Introduction: Adding Auto-Reset Pin to PL2303 Based Serial-USB Modules
I got a couple of cheap PL2303 based Serial to USB modules off AliExpress thinking they would work for uploading code on to my Arduino Pro Mini. Unfortunately, I later figured the modules didn't have a reset pin and everyone who's tried manual reset, knows it's a pain.
A quick look into the 2303 datasheet confirmed that the chip does have a pin dedicated for auto-reset and that it wasn't connected to anything on my modules. I gave it a try, pulling out the pin through a small capacitor and it worked!

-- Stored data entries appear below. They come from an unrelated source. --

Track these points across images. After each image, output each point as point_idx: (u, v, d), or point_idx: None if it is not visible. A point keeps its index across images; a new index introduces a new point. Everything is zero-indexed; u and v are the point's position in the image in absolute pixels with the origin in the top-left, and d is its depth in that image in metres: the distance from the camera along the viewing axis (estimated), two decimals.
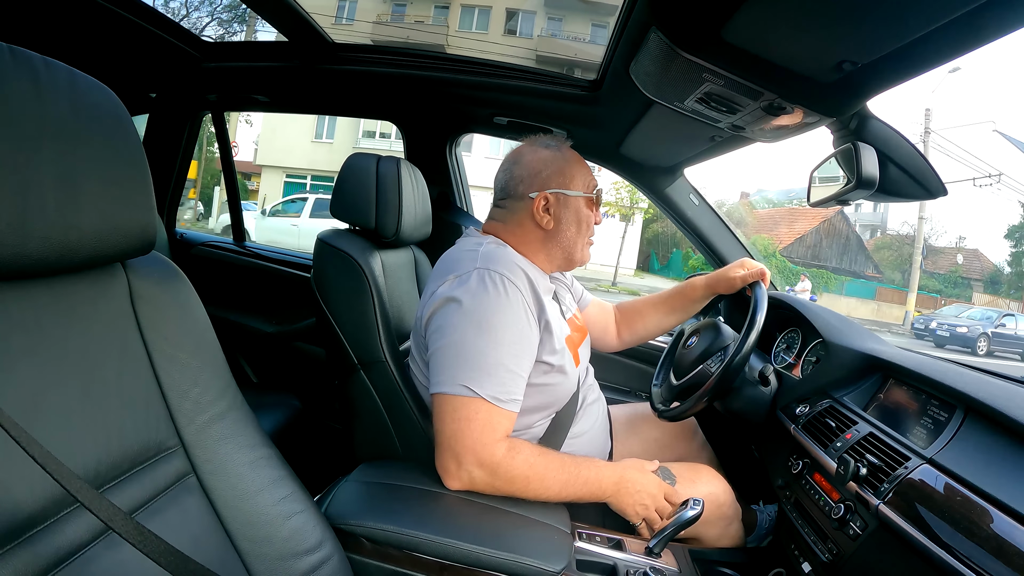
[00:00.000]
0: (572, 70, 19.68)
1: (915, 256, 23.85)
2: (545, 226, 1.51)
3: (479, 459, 1.25)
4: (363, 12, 24.35)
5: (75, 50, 2.27)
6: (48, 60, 0.70)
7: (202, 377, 0.93)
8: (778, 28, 1.11)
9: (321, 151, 26.55)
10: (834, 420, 1.37)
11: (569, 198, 1.52)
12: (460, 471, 1.27)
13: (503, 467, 1.26)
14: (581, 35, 24.47)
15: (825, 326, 1.68)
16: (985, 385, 1.17)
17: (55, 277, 0.76)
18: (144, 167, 0.81)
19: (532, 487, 1.29)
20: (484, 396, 1.26)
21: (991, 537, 0.86)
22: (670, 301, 1.95)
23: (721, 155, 2.06)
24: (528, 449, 1.32)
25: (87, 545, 0.73)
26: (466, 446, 1.26)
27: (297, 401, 2.30)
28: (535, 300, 1.39)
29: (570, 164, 1.54)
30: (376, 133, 26.31)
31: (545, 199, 1.49)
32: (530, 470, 1.29)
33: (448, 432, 1.28)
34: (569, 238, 1.54)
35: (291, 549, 0.95)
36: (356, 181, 1.74)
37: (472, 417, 1.26)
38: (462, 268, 1.37)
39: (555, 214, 1.51)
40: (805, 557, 1.28)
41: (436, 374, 1.33)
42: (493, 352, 1.29)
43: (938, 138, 20.68)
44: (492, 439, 1.27)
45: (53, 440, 0.69)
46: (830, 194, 1.48)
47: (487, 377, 1.27)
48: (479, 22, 25.15)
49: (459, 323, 1.31)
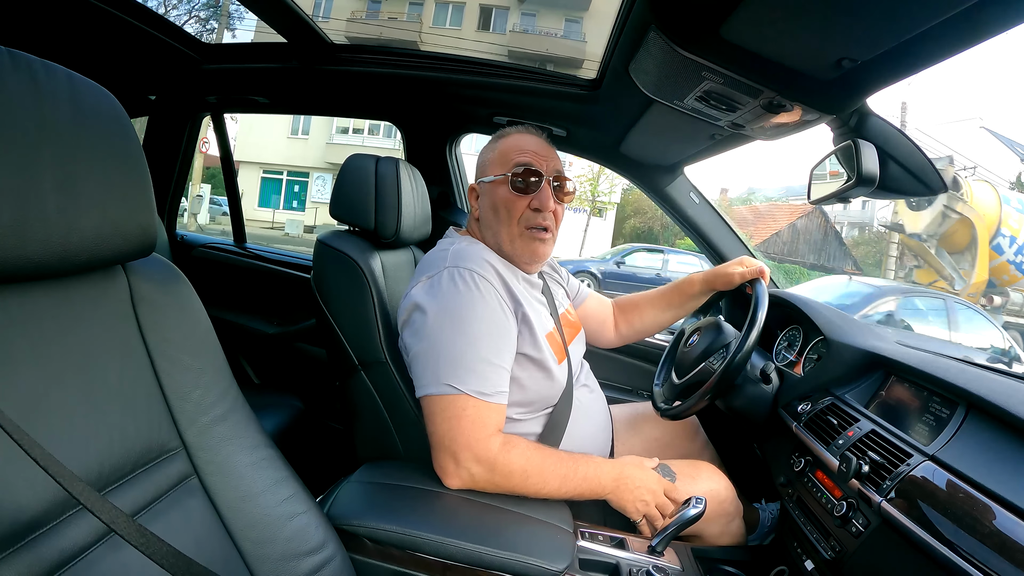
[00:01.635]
0: (545, 65, 19.71)
1: (889, 251, 23.70)
2: (476, 216, 1.55)
3: (475, 455, 1.26)
4: (339, 10, 24.46)
5: (74, 53, 2.28)
6: (47, 63, 0.70)
7: (204, 379, 0.93)
8: (777, 26, 1.11)
9: (297, 147, 26.83)
10: (836, 417, 1.37)
11: (486, 184, 1.53)
12: (459, 469, 1.27)
13: (500, 462, 1.27)
14: (555, 30, 24.51)
15: (826, 323, 1.68)
16: (987, 382, 1.17)
17: (56, 280, 0.76)
18: (144, 169, 0.82)
19: (531, 482, 1.30)
20: (468, 392, 1.27)
21: (994, 533, 0.86)
22: (667, 296, 1.96)
23: (721, 153, 2.06)
24: (524, 444, 1.32)
25: (90, 547, 0.73)
26: (460, 443, 1.26)
27: (299, 402, 2.30)
28: (508, 293, 1.40)
29: (495, 150, 1.55)
30: (349, 129, 26.58)
31: (473, 190, 1.54)
32: (528, 464, 1.29)
33: (440, 432, 1.28)
34: (492, 228, 1.53)
35: (294, 550, 0.95)
36: (355, 182, 1.74)
37: (460, 414, 1.27)
38: (434, 269, 1.39)
39: (480, 203, 1.54)
40: (808, 555, 1.28)
41: (419, 377, 1.33)
42: (471, 348, 1.30)
43: (915, 133, 20.68)
44: (485, 434, 1.27)
45: (55, 442, 0.70)
46: (830, 192, 1.48)
47: (468, 373, 1.28)
48: (453, 18, 25.24)
49: (434, 323, 1.32)
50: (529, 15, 25.19)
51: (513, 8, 25.27)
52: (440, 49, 16.19)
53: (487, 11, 25.52)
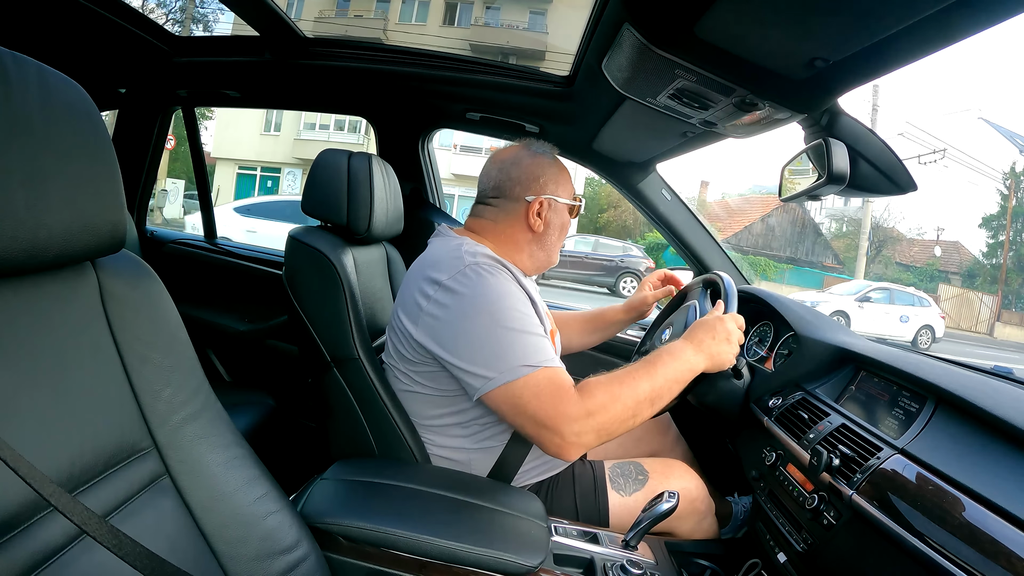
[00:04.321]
0: (508, 58, 19.67)
1: (861, 242, 23.63)
2: (536, 229, 1.55)
3: (570, 417, 1.24)
4: (309, 10, 24.39)
5: (42, 44, 2.23)
6: (17, 55, 0.69)
7: (174, 377, 0.92)
8: (750, 25, 1.12)
9: (268, 143, 26.72)
10: (807, 412, 1.38)
11: (559, 205, 1.57)
12: (564, 441, 1.25)
13: (590, 405, 1.26)
14: (518, 23, 24.49)
15: (797, 320, 1.70)
16: (955, 376, 1.19)
17: (24, 277, 0.75)
18: (114, 164, 0.80)
19: (626, 398, 1.29)
20: (540, 364, 1.27)
21: (963, 525, 0.87)
22: (591, 321, 2.08)
23: (693, 150, 2.07)
24: (593, 381, 1.31)
25: (63, 549, 0.72)
26: (552, 417, 1.25)
27: (271, 399, 2.28)
28: (524, 292, 1.42)
29: (562, 172, 1.60)
30: (316, 125, 26.56)
31: (540, 203, 1.53)
32: (610, 388, 1.29)
33: (530, 413, 1.26)
34: (552, 242, 1.60)
35: (267, 549, 0.95)
36: (327, 177, 1.72)
37: (540, 391, 1.26)
38: (452, 269, 1.38)
39: (546, 219, 1.55)
40: (780, 547, 1.29)
41: (482, 374, 1.30)
42: (518, 327, 1.31)
43: (906, 126, 20.86)
44: (566, 396, 1.26)
45: (24, 443, 0.68)
46: (801, 189, 1.50)
47: (526, 349, 1.29)
48: (419, 14, 25.22)
49: (475, 319, 1.32)
50: (493, 8, 25.13)
51: (477, 1, 25.19)
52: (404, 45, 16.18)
53: (452, 6, 25.47)
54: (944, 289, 29.34)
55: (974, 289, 29.41)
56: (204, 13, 16.86)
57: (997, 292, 28.60)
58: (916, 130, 26.17)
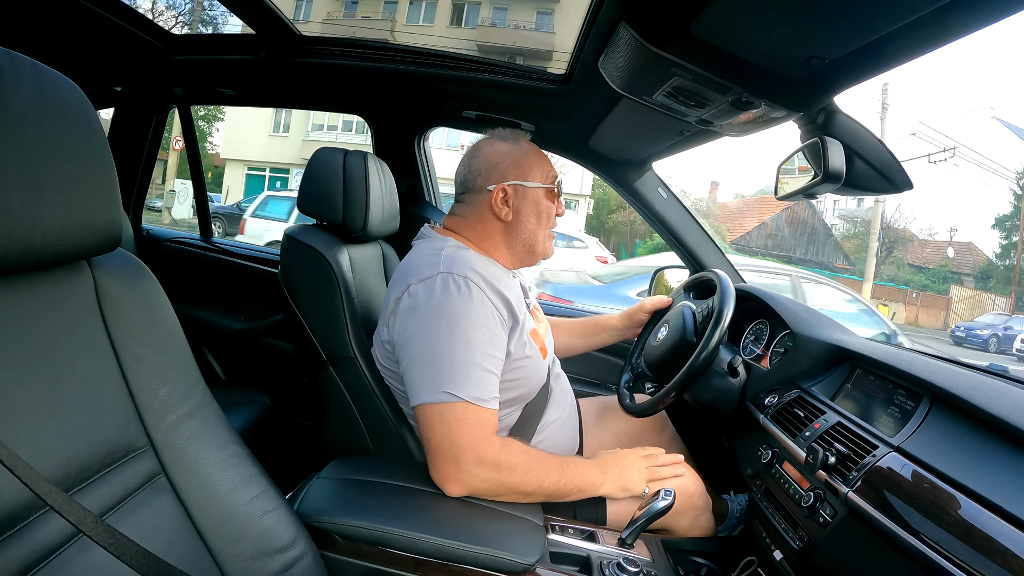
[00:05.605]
0: (513, 58, 19.64)
1: (871, 243, 23.27)
2: (504, 218, 1.53)
3: (479, 457, 1.25)
4: (317, 10, 24.39)
5: (37, 42, 2.22)
6: (12, 53, 0.69)
7: (170, 376, 0.92)
8: (747, 24, 1.12)
9: (277, 144, 26.87)
10: (803, 410, 1.38)
11: (527, 189, 1.54)
12: (460, 472, 1.26)
13: (504, 459, 1.27)
14: (524, 23, 24.51)
15: (793, 318, 1.70)
16: (951, 374, 1.19)
17: (19, 276, 0.75)
18: (109, 162, 0.80)
19: (533, 475, 1.31)
20: (467, 398, 1.26)
21: (959, 522, 0.87)
22: (582, 326, 2.07)
23: (689, 149, 2.07)
24: (519, 443, 1.35)
25: (59, 548, 0.72)
26: (462, 447, 1.25)
27: (267, 398, 2.28)
28: (501, 299, 1.40)
29: (528, 156, 1.56)
30: (324, 125, 26.72)
31: (503, 191, 1.51)
32: (528, 458, 1.31)
33: (438, 438, 1.27)
34: (529, 230, 1.56)
35: (264, 548, 0.95)
36: (323, 175, 1.72)
37: (461, 419, 1.26)
38: (424, 274, 1.38)
39: (514, 206, 1.53)
40: (776, 545, 1.30)
41: (414, 386, 1.32)
42: (466, 354, 1.29)
43: (918, 126, 20.83)
44: (486, 436, 1.27)
45: (20, 442, 0.68)
46: (797, 188, 1.50)
47: (465, 380, 1.27)
48: (426, 15, 25.27)
49: (428, 330, 1.32)
50: (500, 8, 25.17)
51: (484, 2, 25.22)
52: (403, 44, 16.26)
53: (459, 7, 25.52)
54: (957, 291, 29.12)
55: (987, 291, 29.18)
56: (213, 16, 16.86)
57: (1011, 294, 28.45)
58: (929, 130, 26.03)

Although, most of you hackers out there are more intimidated by SMD chips than a Trex running at you, this hack is rather easy, really.
Things you'll need:
- 47nF ceramic capacitor
- A hookup wire with a male/female header
- Micro solder iron
- Desoldering wick
- Magnifying glass (optional)
- Heat shrink tube
Step 1: Prep the Parts
Fortunately, my modules came with a SSOP28 package, I'd be damned if it were a QNF.
Rip the heat shrink if it came shrunk and locate Pin2 on the chip.
Take a 47nF ceramic capacitor, cut and bend one of its legs into a U-shape such that when the pin is soldered, the cap sits on the bottom side (or you can solder that cap in whatever way that pleases you).
Step 2: Set It Up
I used my helping hand to precisely align the capacitor leg on to Pin2 and then dab some flux on the pins before I soldered it. Don't really need a 3rd hand I guess, I used it because I don't have a steady enough hand for the job.
Step 3: Soldering
Gotta be a bit careful on this step, clean the solder tip, dip it in flux, melt on a small amount of solder on to the tip, just enough to tack on the capacitor to Pin2 and use a magnifying glass to inspect the joint, in case you're paranoid of a solder bridge.
Keep some desoldering wick on hand just in case you accidentally bridge the adjacent pins. I needed the wick thrice on hacking two modules.
On the flip-side, solder a small piece of wire with a male/female header on to the capacitor's free end and be sure to insulate it.
Step 4: Testing and Finishing Up
Hook up the module to a Pro Mini and upload the infamous Blink (or any other code!) to confirm that your module is working.
Finish off the hack with some nice heat shrink. I love them clear shrinks!